I used to really dislike the High Holy Days. First of all, I had to dress up (which I hated), and spend hours in a synagogue where I felt ill at ease. Then, there was the Yom Kippur fast, which was anxiety provoking when I observed it and equally stressful when I did not. Finally, there were the hours passed contemplating all of my shortcomings for which I was supposed to atone: I had not been a sufficiently devoted daughter; I hadn’t called my grandmother often enough; I’d told lies; I had withheld myself from my friends. And, of course, there was the eating disorder, the biggest sin of all. Every year, I would vow to make the coming year the year when I would “really” recover; and yet, when the next Yom Kippur rolled around, I was forced to admit that once again, I had failed.
Looking back, it’s no wonder to me why those High Holy Day experiences were so overwhelmingly negative. One thing that might have helped would have been an understanding of the real meaning of teshuvah, one of the central themes of the time between Rosh Hashana and Yom Kippur. I’d been taught that teshuvah meant “repentance,” which inevitably led me to feel remorse and regret. Recently, however, I learned that what teshuvah actually means is, “return.” The idea is that within each human being is a divine spark of G-dly potential. This is our true self, but it gets buried underneath superficial deeds and concerns. Teshuvah is the process of reconnecting with our inner light, of returning to our connection with Hashem.
When I understand teshuvah in this way, instead of experiencing guilt and sadness, I feel joy and hope. Judaism teaches that even when I am feeling hopelessly far from holy, the divine spark still burns inside of me and links me to Hashem. My job is not to sit and lament all of my misdeeds; rather, my task is to actively find ways to clear out the clutter and fill the space with mitzvot, which then bring me closer to Hashem.

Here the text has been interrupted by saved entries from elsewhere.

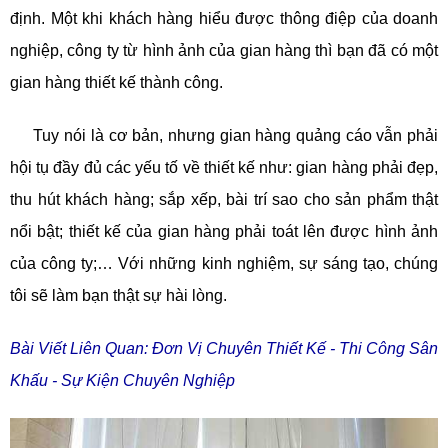
định. Một khi khách hàng hiểu được thông điệp của doanh
nghiệp, công ty từ hình ảnh của gian hàng thì bạn đã có một
gian hàng thiết kế thành công.
Tuy nói là cơ bản, nhưng gian hàng quảng cáo vẫn phải
hội tụ đầy đủ các yếu tố về thiết kế như: gian hàng phải đẹp,
thu hút khách hàng; sắp xếp, bài trí sao cho sản phẩm thật
nổi bật; thiết kế của gian hàng phải toát lên được hình ảnh
của công ty;… Với những kinh nghiệm, sự sáng tạo, chúng
tôi sẽ làm bạn thật sự hài lòng.
Bài Viết Liên Quan: Đơn Vị Chuyên Thiết Kế - Thi Công Sân
Khấu - Sự Kiện Chuyên Nghiệp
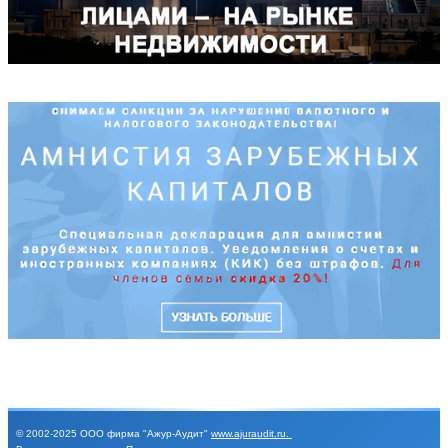
© 2002-2025
ООО фирма "Ажур-Аудит"
www.ajuraudit.ru
.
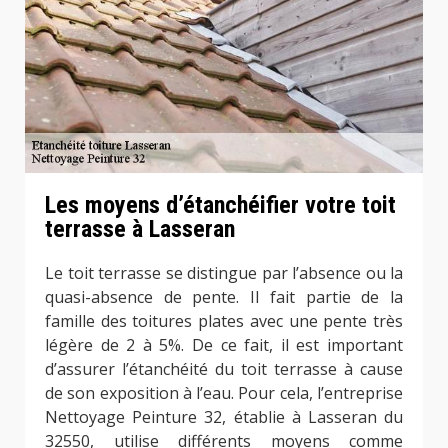
Les moyens d’étanchéifier votre toit
terrasse à Lasseran
Le toit terrasse se distingue par l’absence ou la
quasi-absence de pente. Il fait partie de la
famille des toitures plates avec une pente très
légère de 2 à 5%. De ce fait, il est important
d’assurer l’étanchéité du toit terrasse à cause
de son exposition à l’eau. Pour cela, l’entreprise
Nettoyage Peinture 32, établie à Lasseran du
32550, utilise différents moyens comme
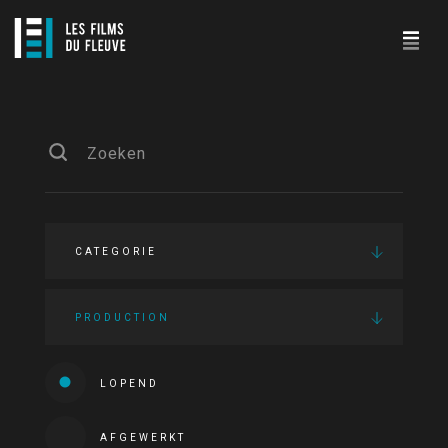
CATEGORIE
PRODUCTION
LOPEND
AFGEWERKT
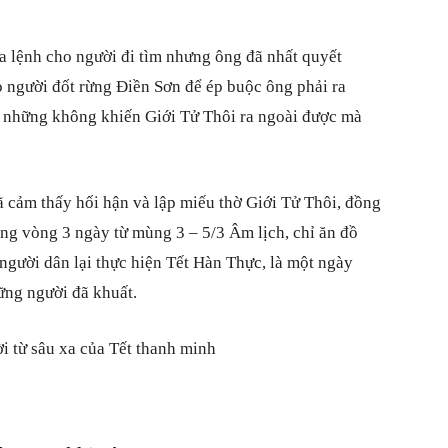
ra lệnh cho người đi tìm nhưng ông đã nhất quyết
o người đốt rừng Điền Sơn để ép buộc ông phải ra
 những không khiến Giới Tử Thôi ra ngoài được mà
ã cảm thấy hối hận và lập miếu thờ Giới Tử Thôi, đồng
ong vòng 3 ngày từ mùng 3 – 5/3 Âm lịch, chỉ ăn đồ
người dân lại thực hiện Tết Hàn Thực, là một ngày
ững người đã khuất.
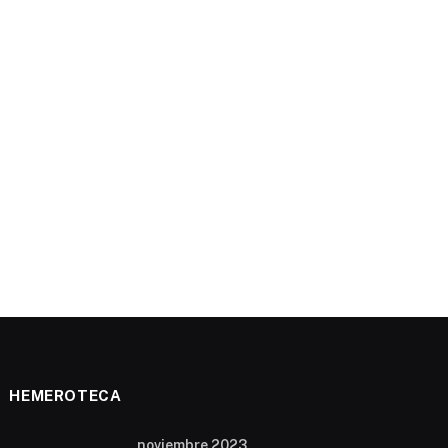
HEMEROTECA
noviembre 2023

There was a long time in which I was so full of self-hatred that I couldn’t have seen my inner light if it had been shining directly into my eyes. Ironically, it is the process of recovering from my eating disorder (formerly Sin with a capital S) that has led me to recognize the potential of my true self and the strength of my desire for connection with Hashem. This year, I enter the time between Rosh Hashana and Yom Kippur with excitement. I am finally able to be fully engaged in the journey back to my divine source, and the endless possibilities of what I might discover along the way have me feeling energized. What I hope for myself in the coming year is not that I be “better” than I was in years before, but that I be “truer.” May we all experience truth and reconnection in the year to come. Shana tova!